Daisy Mine and Gunsight next up for reclamation

Any day now the Coal Creek Watershed Coalition (CCWC) will receive final approval of its Upper Slate River Watershed Plan, a comprehensive document intended to guide efforts to improve local water quality.


The coalition submitted the plan to the Colorado Department of Public Health and Environment on Halloween this year. Even though the document is pending final approval, on-the-ground work has already begun.
“Our watershed plan is unique in that while we were writing the plan, our partners had already identified projects in the Upper Slate River Watershed we wanted to address,” said Zach Vaughter, executive director of the CCWC.

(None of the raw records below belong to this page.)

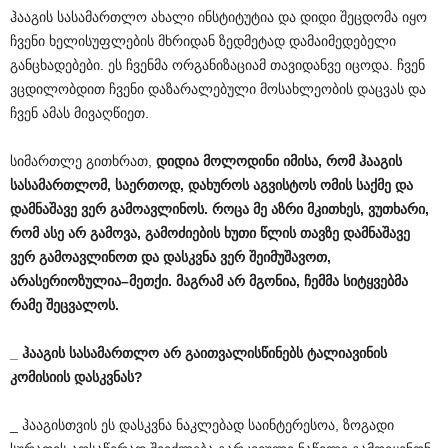
ჰააგის სასამართლო ახალი ინსტიტუტია და დიდი შეცდომა იყო
ჩვენი ხელისუფლების მხრიდან ზედმეტად დამაიმედებელი
განცხადებები. ეს ჩვენმა ორგანიზაციამ თავიდანვე იცოდა. ჩვენ
ვცდილობდით ჩვენი დაზარალებული მოსახლეობის დაცვას და
ჩვენ ამას მივაღწიეთ.
სიმართლე გითხრათ,
დიდია
მოლოდინი
იმისა
,
რომ
ჰააგის
სასამართლომ
,
საერთოდ
,
დახუროს
აგვისტოს
ომის
საქმე
და
დამნაშავე
ვერ
გამოავლინოს
.
როცა
მე
აზრი
მკითხეს
,
ვუთხარი
,
რომ
ასე
არ
გამოვა
,
გამოძიების
ხუთი
წლის
თავზე
დამნაშავე
ვერ
გამოავლინოთ
და
დასკვნა
ვერ
შეიმუშავოთ
,
არასერიოზულია
–
მეთქი
.
მაგრამ
არ
მგონია
,
ჩემმა
სიტყვებმა
რამე
შეცვალოს
.
_
ჰააგის
სასამართლო
არ
გაითვალისწინებს
ტალიავინის
კომისიის
დასკვნას
?
_ ჰააგისთვის ეს დასკვნა ნაკლებად საინტერესოა, ზოგადი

The CCWC works with partners such as the Colorado Division of Reclamation Mining and Safety and the Bureau of Land Management. The Division of Reclamation Mining and Safety completed one project—filling a drill hole in Redwell Basin—nearly a year before the coalition submitted the final plan to the state.
“It’s really cool because a lot of times with watershed planning you get the grants to write the actual plan and then identify the projects,” Vaughter continued. “We already had projects identified and were working to write them into the plan.”
The Upper Slate River Watershed encompasses about 34 square miles of the Slate River Valley, extending north from Crested Butte and including the Slate River, Poverty Gulch, Redwell Creek, and Oh Be Joyful Creek. According to a summary of the watershed plan, the area includes 71 miles of streams and rivers.
Twenty percent of water quality data collected in the watershed exceeded standards. Redwell Creek and the nearby Daisy Mine site accounted for 75 percent of those excedences. Oh Be Joyful Creek accounted for 10 percent, and another 10 percent was found in the Slate River below Oh Be Joyful Creek. The take-home message? Eighty-five percent of measured excedences came from Redwell Basin.
The plan identifies three major sources of impairment in that basin: The drill hole filled in 2013, which was created during the 1970s as part of an effort to characterize the molybdenum deposit under Mt. Emmons; the Daisy Mine, which operated as late as the 1970s and once produced silver, copper and zinc; and the Red Well, a naturally occurring spring that is estimated to be 2,800 years old.
According to Vaughter, preliminary monitoring data suggests that filling the drill hole has already reduced the contaminants flowing into Redwell Creek. “We only filled it last October [in 2013], just before snow fell. We’d like to have more than one season of monitoring data under our belts but so far the data we have collected suggests pretty big improvements in water quality,” Vaughter said.
Moving forward, the watershed plan will guide the CCWC and its partners through a number of additional measures to correct impairments. One of the bigger projects is the reclamation of the Daisy Mine.
“It’s pretty large in scale, so over the next year or so we will be planning and trying to raise funds to develop reclamation plans and then implement them,” Vaughter said.
The partners will also work on the Gunsight mill site at the intersection of the Lower Loop trail and the GB Loop. It’s believed to have been a mill for the Daisy Mine, and the coalition has been working with the BLM and the Division of Reclamation and Mining Safety to develop a clean-up plan.
“We collected water quality data from the site this past summer in July, and that gave us a better understanding of seasonal springs, groundwater, and how water moves across the site,” Vaughter said.
“We still have some things to look at in terms of what the plan will look like,” he continued, “but we’re hesitant to do removal because it would require going over the Slate River with trucks. The thought is to do cap and cover, and bury it on site with a barrier so it can’t leach and it’s not mobilized during snow melt or during rain events.”
Improving water quality in the Upper Slate River Watershed is a new focus for the CCWC. When the coalition formed in 2003, it focused on the Coal Creek Watershed. However, in 2011 the organization expanded its reach to include the Upper Slate River because it also had a history of hard rock mining and exhibited similar impairments.
But Vaughter is clear that the progress the coalition has already made in the Upper Slate River Watershed wouldn’t have been possible without its partners.
“I attribute that to the great project partners we have and the relationships we have been able to develop, “ he said. “There has been momentum from everyone, including ourselves, to do some good work in the Upper Slate and tackle projects sooner than anticipated.”
A draft of the plan is available on the CCWC website,, and will be replaced with the final draft once it is approved by the state.